God’s covenant with David in 2 Samuel 7 is part of a larger Exodus pattern in David’s life. In the Exodus, Moses and Israel escaped from Pharaoh and came to a wilderness place. They were attacked by Amalekites, but they defeated them. Jethro, the Gentile priest blessed them and then the covenant was established and instructions were given for building the tabernacle, which was built from the spoil of the defeated Egyptians. Just so, David escapes from the pharaoh-like Saul and comes to live temporarily in Ziklag outside the land, in Philistine territory. His people are attacked by Amalekites and he defeats them. Hiram, king of Tyre, blesses David and then God appears in a vision to establish His covenant with David and give instruction for building His house, which is built in large part with the spoil of David’s defeated enemies.

David is promised that his son would build the house of God and that his kingdom would be established forever. This covenant is initially fulfilled in Solomon, but, of course, pushes beyond to Christ who builds (and is building) the living Temple and whose kingdom has no end. Yahweh says, “I will be to him a father, and he shall be to me a son.” In Exodus 4, God called the people of Israel collectively His son, and so now Solomon is the son of God as the representative head, the embodiment of the corporate son of God. Likewise, Jesus Christ the Son is the head and complete embodiment of His corporate son-body, the Church.

Along these lines, Paul argues that those who are in Christ, that is, those who are in this corporate son-body under His headship, will be made alive in His resurrection, while those who remain in Adam will die. And he makes a big deal of the resurrection, going so far as saying, “if Christ has not been raised, your faith is futile and you are still in your sins.” Evangelical Christians place a heavy emphasis on the death of Christ, saying we must individually receive His death and payment on our behalf in order to be saved, but this is not what Paul says at all. We must be in Christ, members of His corporate body and partakers in His resurrection. In this is our hope and our salvation.

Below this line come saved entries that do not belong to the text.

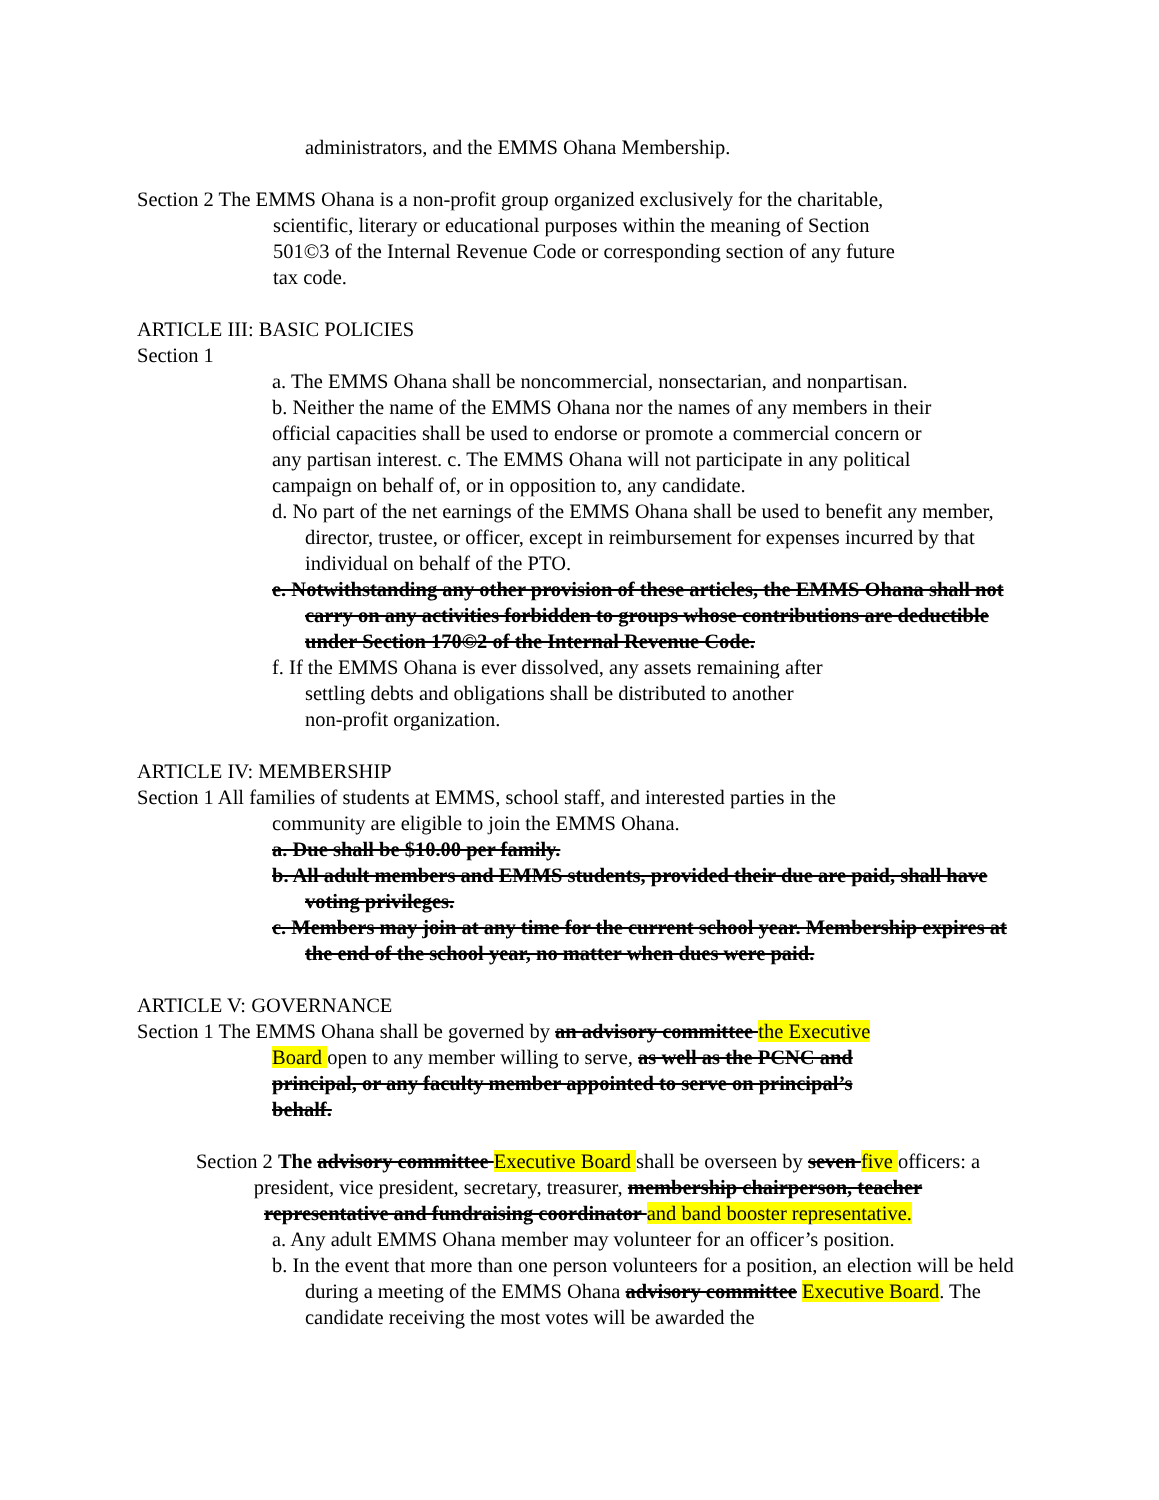administrators, and the EMMS Ohana Membership.
Section 2 The EMMS Ohana is a non-profit group organized exclusively for the charitable,
scientific, literary or educational purposes within the meaning of Section
501©3 of the Internal Revenue Code or corresponding section of any future
tax code.
ARTICLE III: BASIC POLICIES
Section 1
a. The EMMS Ohana shall be noncommercial, nonsectarian, and nonpartisan.
b. Neither the name of the EMMS Ohana nor the names of any members in their
official capacities shall be used to endorse or promote a commercial concern or
any partisan interest. c. The EMMS Ohana will not participate in any political
campaign on behalf of, or in opposition to, any candidate.
d. No part of the net earnings of the EMMS Ohana shall be used to benefit any member, director, trustee, or officer, except in reimbursement for expenses incurred by that individual on behalf of the PTO.
e. Notwithstanding any other provision of these articles, the EMMS Ohana shall not carry on any activities forbidden to groups whose contributions are deductible under Section 170©2 of the Internal Revenue Code.
f. If the EMMS Ohana is ever dissolved, any assets remaining after
settling debts and obligations shall be distributed to another
non-profit organization.
ARTICLE IV: MEMBERSHIP
Section 1 All families of students at EMMS, school staff, and interested parties in the
community are eligible to join the EMMS Ohana.
a. Due shall be $10.00 per family.
b. All adult members and EMMS students, provided their due are paid, shall have voting privileges.
c. Members may join at any time for the current school year. Membership expires at the end of the school year, no matter when dues were paid.
ARTICLE V: GOVERNANCE
Section 1 The EMMS Ohana shall be governed by an advisory committee the Executive
Board open to any member willing to serve, as well as the PCNC and
principal, or any faculty member appointed to serve on principal’s
behalf.
Section 2 The advisory committee Executive Board shall be overseen by seven five officers: a
president, vice president, secretary, treasurer, membership chairperson, teacher
representative and fundraising coordinator and band booster representative.
a. Any adult EMMS Ohana member may volunteer for an officer’s position.
b. In the event that more than one person volunteers for a position, an election will be held during a meeting of the EMMS Ohana advisory committee Executive Board. The candidate receiving the most votes will be awarded the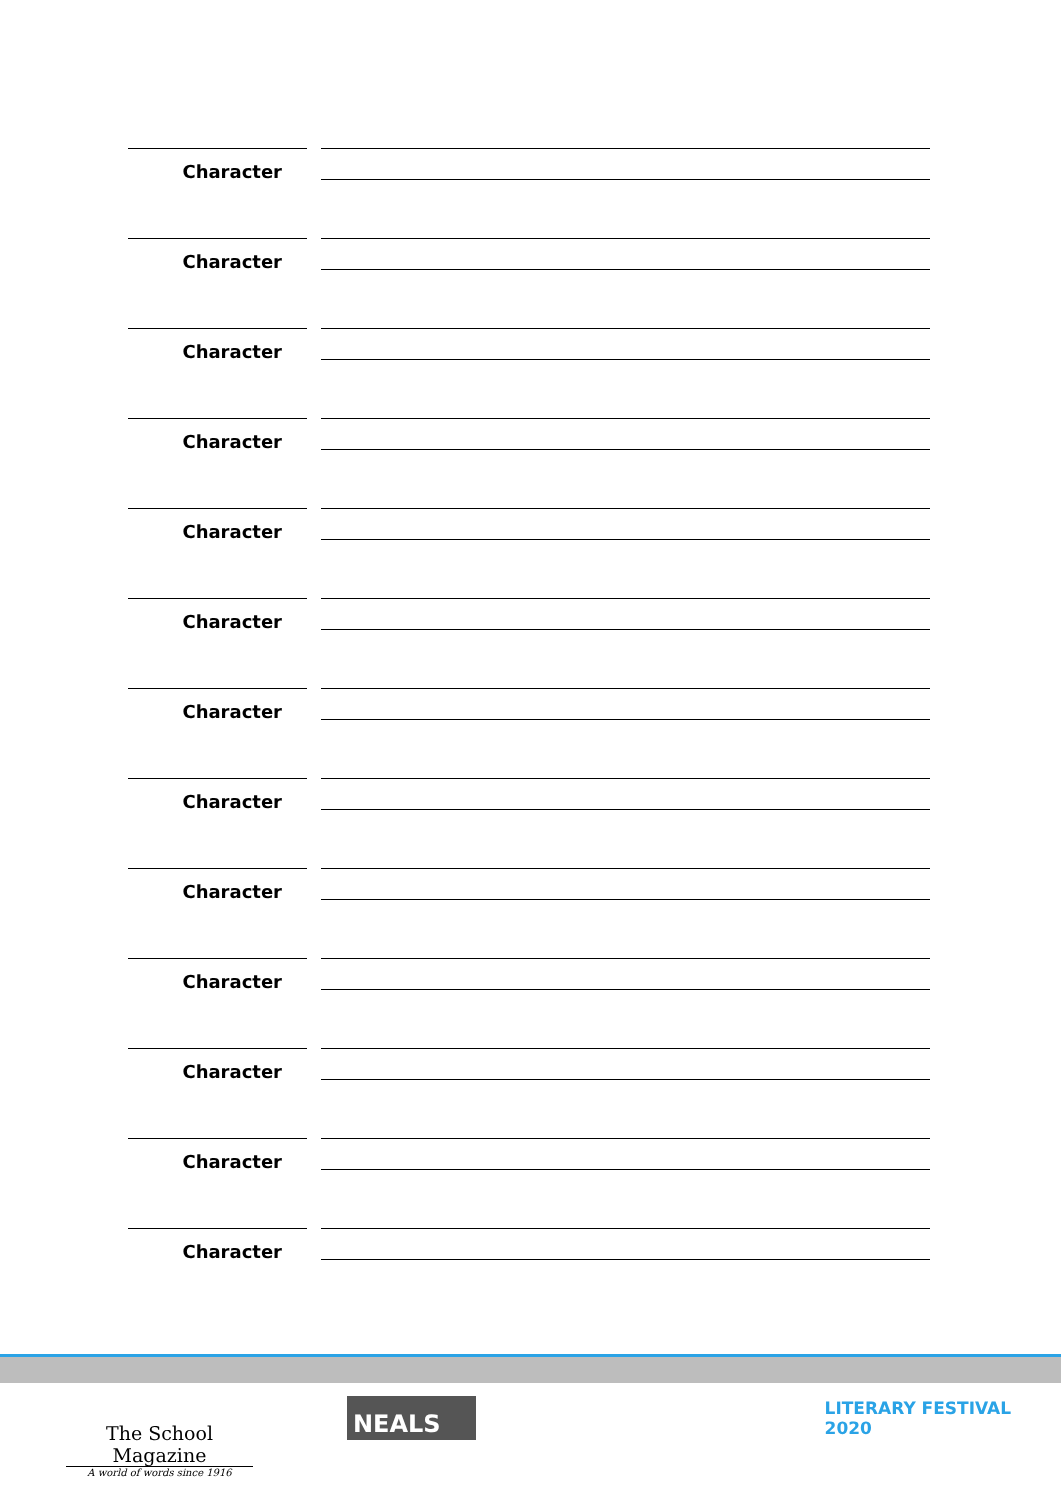Character
Character
Character
Character
Character
Character
Character
Character
Character
Character
Character
Character
Character
The School Magazine
A world of words since 1916
NEALS
LITERARY FESTIVAL
2020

Further, the fact that Christ was raised from the dead bodily and sits at the right hand of the Father bodily demands that the kingdom of heaven is not a disembodied, spiritual realm, but a physical, incarnate, hands-on kingdom. It is a kingdom of eating and drinking, of singing, of speaking, and of doing. This is why Jesus taught us to pray, “Our Father in heaven, hallowed be your name. Your kingdom come, your will be done, on earth as it is in heaven.” It is here, and it is coming.